Sailor's diaries inspire great-granddaughter's art
- Published
An artist has used her great-grandfather's sea journals to create a tribute to him.
The three diaries, written by John Henry Lowry from St Mawes, Cornwall, offer a unique insight into his career in the 1890s, working on ships sailing to and from South America.
Julia McKenzie, from Somerset, discovered the books at her father’s house while caring for him in 2014.
It has taken her 10 years to create the display called Uncharted: Sea Journals of a Cornish Mariner which are on show in Truro.
Mr Lowry was born into a working class family in St Mawes in 1867 and became a master mariner during his career.

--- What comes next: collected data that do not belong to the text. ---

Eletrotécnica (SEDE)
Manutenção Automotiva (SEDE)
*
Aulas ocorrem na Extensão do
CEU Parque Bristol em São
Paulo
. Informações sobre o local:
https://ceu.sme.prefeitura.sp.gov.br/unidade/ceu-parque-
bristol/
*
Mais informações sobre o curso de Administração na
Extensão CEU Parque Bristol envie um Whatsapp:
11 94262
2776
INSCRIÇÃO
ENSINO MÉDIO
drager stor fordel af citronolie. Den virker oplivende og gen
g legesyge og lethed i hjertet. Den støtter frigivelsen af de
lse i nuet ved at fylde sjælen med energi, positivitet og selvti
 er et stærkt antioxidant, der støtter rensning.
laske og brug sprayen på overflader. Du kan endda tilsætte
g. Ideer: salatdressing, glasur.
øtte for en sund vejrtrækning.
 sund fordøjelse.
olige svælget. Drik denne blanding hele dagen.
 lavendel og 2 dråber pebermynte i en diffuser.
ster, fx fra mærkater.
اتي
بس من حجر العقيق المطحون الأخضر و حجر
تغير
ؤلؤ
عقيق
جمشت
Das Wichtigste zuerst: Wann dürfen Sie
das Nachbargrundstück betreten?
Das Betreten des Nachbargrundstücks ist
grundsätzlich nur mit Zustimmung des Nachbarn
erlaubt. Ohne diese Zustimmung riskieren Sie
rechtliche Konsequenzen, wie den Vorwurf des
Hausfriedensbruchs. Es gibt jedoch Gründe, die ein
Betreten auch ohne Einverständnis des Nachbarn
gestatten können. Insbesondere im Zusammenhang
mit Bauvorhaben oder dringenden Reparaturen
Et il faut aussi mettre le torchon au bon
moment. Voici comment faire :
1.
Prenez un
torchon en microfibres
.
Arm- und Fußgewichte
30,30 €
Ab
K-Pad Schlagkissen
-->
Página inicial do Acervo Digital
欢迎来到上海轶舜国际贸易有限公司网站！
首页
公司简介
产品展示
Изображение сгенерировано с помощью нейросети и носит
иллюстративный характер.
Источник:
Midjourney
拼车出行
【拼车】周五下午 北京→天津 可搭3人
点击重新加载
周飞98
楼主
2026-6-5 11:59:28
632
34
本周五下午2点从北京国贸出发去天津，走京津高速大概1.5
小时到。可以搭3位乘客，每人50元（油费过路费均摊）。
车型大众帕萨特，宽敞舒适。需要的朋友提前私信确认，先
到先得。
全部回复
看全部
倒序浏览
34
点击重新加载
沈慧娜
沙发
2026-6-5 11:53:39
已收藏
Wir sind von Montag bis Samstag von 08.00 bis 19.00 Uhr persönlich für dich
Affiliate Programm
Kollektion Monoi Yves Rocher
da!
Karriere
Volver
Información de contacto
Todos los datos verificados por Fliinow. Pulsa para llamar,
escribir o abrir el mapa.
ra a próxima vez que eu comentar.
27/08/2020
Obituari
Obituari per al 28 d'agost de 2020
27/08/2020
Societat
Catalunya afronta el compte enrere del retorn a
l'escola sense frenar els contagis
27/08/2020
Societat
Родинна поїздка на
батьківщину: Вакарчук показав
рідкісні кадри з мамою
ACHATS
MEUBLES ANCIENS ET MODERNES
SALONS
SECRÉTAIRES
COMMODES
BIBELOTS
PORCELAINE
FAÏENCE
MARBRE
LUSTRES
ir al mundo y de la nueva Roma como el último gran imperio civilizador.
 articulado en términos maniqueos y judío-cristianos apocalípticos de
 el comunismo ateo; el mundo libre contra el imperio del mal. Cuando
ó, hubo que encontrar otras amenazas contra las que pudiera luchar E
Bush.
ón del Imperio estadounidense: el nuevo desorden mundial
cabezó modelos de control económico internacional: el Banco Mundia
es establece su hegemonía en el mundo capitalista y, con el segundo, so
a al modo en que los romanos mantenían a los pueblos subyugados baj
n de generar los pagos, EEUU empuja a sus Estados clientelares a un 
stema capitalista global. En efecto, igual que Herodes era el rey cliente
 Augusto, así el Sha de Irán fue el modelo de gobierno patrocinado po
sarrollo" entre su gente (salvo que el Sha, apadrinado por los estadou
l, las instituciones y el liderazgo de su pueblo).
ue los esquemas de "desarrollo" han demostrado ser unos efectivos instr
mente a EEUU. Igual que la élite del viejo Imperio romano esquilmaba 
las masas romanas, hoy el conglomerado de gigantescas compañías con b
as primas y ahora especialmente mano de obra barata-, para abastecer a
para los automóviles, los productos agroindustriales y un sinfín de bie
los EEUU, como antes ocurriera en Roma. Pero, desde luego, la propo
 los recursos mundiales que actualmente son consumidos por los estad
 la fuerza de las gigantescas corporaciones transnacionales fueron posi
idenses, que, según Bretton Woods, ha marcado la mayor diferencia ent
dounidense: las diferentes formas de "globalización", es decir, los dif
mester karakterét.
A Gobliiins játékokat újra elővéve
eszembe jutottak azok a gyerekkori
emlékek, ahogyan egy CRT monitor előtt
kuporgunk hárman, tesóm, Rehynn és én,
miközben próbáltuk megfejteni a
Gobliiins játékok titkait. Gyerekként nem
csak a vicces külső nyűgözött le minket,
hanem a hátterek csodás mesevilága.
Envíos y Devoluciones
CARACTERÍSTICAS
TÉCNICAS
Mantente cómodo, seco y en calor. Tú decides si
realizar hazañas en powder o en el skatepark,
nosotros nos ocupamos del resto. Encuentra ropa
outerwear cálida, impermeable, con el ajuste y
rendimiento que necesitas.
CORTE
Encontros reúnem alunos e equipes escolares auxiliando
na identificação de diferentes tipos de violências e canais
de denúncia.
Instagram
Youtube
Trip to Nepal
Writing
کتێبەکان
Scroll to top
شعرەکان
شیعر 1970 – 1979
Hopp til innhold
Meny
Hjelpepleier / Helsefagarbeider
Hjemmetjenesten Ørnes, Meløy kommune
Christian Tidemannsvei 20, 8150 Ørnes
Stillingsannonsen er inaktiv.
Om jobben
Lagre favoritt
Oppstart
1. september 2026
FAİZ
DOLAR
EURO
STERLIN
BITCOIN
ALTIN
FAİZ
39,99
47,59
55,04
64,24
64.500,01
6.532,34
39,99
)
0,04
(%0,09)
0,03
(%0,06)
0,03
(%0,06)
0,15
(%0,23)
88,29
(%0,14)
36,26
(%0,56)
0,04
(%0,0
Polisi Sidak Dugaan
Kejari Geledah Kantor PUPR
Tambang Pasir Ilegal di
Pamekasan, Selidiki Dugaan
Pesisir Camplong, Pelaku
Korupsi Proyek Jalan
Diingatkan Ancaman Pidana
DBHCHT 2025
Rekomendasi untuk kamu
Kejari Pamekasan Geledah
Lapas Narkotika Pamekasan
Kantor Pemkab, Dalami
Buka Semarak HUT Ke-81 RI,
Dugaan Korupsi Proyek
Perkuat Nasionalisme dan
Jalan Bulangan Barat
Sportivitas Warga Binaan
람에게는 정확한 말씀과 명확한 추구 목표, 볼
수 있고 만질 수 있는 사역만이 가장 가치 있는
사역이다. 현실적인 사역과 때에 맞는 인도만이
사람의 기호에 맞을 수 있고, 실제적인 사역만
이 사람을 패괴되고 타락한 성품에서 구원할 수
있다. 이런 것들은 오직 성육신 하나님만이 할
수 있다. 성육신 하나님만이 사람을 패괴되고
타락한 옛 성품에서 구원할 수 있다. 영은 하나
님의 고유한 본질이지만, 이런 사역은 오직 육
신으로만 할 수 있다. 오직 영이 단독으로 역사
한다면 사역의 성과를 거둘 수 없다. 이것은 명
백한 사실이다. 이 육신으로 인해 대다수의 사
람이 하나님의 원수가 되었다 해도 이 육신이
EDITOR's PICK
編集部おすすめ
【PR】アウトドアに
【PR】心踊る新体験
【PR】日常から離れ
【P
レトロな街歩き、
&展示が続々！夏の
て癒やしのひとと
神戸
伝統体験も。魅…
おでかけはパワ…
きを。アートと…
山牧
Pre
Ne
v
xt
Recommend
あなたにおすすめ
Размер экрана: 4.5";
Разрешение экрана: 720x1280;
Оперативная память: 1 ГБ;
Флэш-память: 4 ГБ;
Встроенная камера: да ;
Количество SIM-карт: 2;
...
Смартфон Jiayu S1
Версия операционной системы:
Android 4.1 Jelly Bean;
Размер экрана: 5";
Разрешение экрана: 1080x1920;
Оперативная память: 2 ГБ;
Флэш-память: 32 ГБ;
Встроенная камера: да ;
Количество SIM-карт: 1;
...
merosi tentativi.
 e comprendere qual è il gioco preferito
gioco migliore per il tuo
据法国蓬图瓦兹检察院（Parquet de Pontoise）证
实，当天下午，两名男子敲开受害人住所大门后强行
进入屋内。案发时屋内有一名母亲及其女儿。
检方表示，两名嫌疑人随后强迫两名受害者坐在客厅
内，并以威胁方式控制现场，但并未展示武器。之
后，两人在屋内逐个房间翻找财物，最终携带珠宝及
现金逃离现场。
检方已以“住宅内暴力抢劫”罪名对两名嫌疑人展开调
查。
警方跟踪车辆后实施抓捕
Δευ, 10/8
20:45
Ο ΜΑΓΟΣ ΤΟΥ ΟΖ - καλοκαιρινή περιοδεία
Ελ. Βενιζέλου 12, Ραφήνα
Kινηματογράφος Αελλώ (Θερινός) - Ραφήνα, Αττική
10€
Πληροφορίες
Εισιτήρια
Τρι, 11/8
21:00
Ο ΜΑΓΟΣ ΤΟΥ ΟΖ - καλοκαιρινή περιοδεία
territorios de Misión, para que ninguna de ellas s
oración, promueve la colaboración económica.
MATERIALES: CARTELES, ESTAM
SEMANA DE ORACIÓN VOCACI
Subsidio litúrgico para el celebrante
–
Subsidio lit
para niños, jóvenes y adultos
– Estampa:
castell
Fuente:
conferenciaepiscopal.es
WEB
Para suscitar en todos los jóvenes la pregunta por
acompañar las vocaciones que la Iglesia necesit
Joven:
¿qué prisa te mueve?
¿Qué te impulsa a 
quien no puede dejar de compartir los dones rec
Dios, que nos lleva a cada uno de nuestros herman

His diaries capture life on the tall ships, taking cargo such as coal and steel to South America, returning with minerals, guano and beef.
They detail how he survived storms, shortage of water, war and disease, plus single-handedly saved the ship's crew from certain death navigating through the sea ice of the South Atlantic.
He died in 1935.
Ms McKenzie, from Ilminster, found the diaries when she was helping to care for her father, also John Henry, who was in the late stages of Alzheimer’s disease.
She said: "We were sitting with him very peacefully and I just wanted to find something to do.
"I found these diaries and suddenly this other John Henry from the 1890s who I never met just suddenly became really present.
"It was a really beautiful irony that he was becoming really clear to me while my own John Henry, my dad, was just drifting away."
Ms McKenzie's artwork, which she has created from the three journals, together with photographs, postcards and her own drawings and paper-cut paintings, is on display at the Royal Cornwall Museum in Truro, external until 2 November.